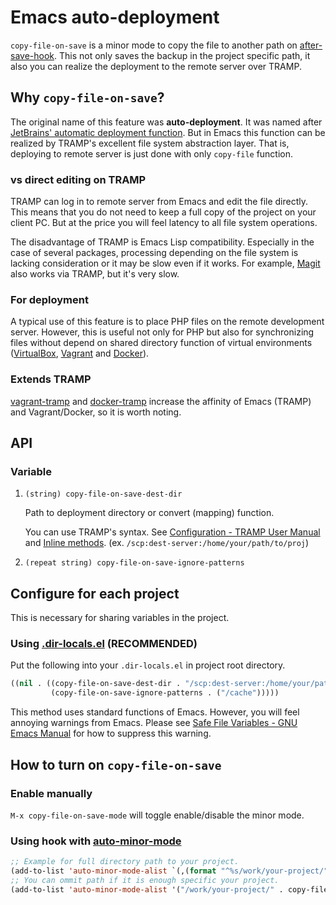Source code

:* Emacs auto-deployment
=copy-file-on-save= is a minor mode to copy the file to another path on [[https://www.gnu.org/software/emacs/manual/html_node/elisp/Standard-Hooks.html][after-save-hook]].  This not only saves the backup in the project specific path, it also you can realize the deployment to the remote server over TRAMP.
** Why =copy-file-on-save=?
The original name of this feature was *auto-deployment*.  It was named after [[https://confluence.jetbrains.com/display/PhpStorm/Sync+changes+and+automatic+upload+to+a+deployment+server+in+PhpStorm][JetBrains' automatic deployment function]].  But in Emacs this function can be realized by TRAMP's excellent file system abstraction layer.  That is, deploying to remote server is just done with only =copy-file= function.
*** vs direct editing on TRAMP
TRAMP can log in to remote server from Emacs and edit the file directly.  This means that you do not need to keep a full copy of the project on your client PC.  But at the price you will feel latency to all file system operations.

The disadvantage of TRAMP is Emacs Lisp compatibility.  Especially in the case of several packages, processing depending on the file system is lacking consideration or it may be slow even if it works.  For example, [[https://magit.vc/][Magit]] also works via TRAMP, but it's very slow.
*** For deployment
A typical use of this feature is to place PHP files on the remote development server.  However, this is useful not only for PHP but also for synchronizing files without depend on shared directory function of virtual environments ([[https://www.virtualbox.org/][VirtualBox]], [[https://www.vagrantup.com/][Vagrant]] and [[https://www.docker.com/][Docker]]).
*** Extends TRAMP
[[https://github.com/dougm/vagrant-tramp][vagrant-tramp]] and  [[https://github.com/emacs-pe/docker-tramp.el][docker-tramp]] increase the affinity of Emacs (TRAMP) and Vagrant/Docker, so it is worth noting.
** API
*** Variable
**** =(string) copy-file-on-save-dest-dir=
Path to deployment directory or convert (mapping) function.

You can use TRAMP's syntax.  See [[https://www.gnu.org/software/emacs/manual/html_node/tramp/Configuration.html#Configuration][Configuration - TRAMP User Manual]] and [[https://www.gnu.org/software/emacs/manual/html_node/tramp/Inline-methods.html#Inline-methods][Inline methods]].  (ex. =/scp:dest-server:/home/your/path/to/proj=)
**** =(repeat string) copy-file-on-save-ignore-patterns=
** Configure for each project
This is necessary for sharing variables in the project.
*** Using [[https://www.gnu.org/software/emacs/manual/html_node/emacs/Directory-Variables.html][.dir-locals.el]] (*RECOMMENDED*)
Put the following into your =.dir-locals.el= in project root directory.
#+BEGIN_SRC emacs-lisp
((nil . ((copy-file-on-save-dest-dir . "/scp:dest-server:/home/your/path/to/proj")
         (copy-file-on-save-ignore-patterns . ("/cache")))))
#+END_SRC
This method uses standard functions of Emacs. However, you will feel annoying warnings from Emacs.  Please see [[https://www.gnu.org/software/emacs/manual/html_node/emacs/Safe-File-Variables.html#Safe-File-Variables][Safe File Variables - GNU Emacs Manual]] for how to suppress this warning.
** How to turn on =copy-file-on-save=
*** Enable manually
=M-x copy-file-on-save-mode= will toggle enable/disable the minor mode.
*** Using hook with [[https://github.com/joewreschnig/auto-minor-mode][auto-minor-mode]]
#+BEGIN_SRC emacs-lisp
;; Example for full directory path to your project.
(add-to-list 'auto-minor-mode-alist `(,(format "^%s/work/your-project/" (getenv "HOME")) . copy-file-on-save-mode))
;; You can ommit path if it is enough specific your project.
(add-to-list 'auto-minor-mode-alist '("/work/your-project/" . copy-file-on-save-mode))
#+END_SRC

:::

-- Task objective --
Using the entries above, restate word for word every line from the one that contains "How to turn" through the last.

-- Task solution --
** How to turn on =copy-file-on-save=
*** Enable manually
=M-x copy-file-on-save-mode= will toggle enable/disable the minor mode.
*** Using hook with [[https://github.com/joewreschnig/auto-minor-mode][auto-minor-mode]]
#+BEGIN_SRC emacs-lisp
;; Example for full directory path to your project.
(add-to-list 'auto-minor-mode-alist `(,(format "^%s/work/your-project/" (getenv "HOME")) . copy-file-on-save-mode))
;; You can ommit path if it is enough specific your project.
(add-to-list 'auto-minor-mode-alist '("/work/your-project/" . copy-file-on-save-mode))
#+END_SRC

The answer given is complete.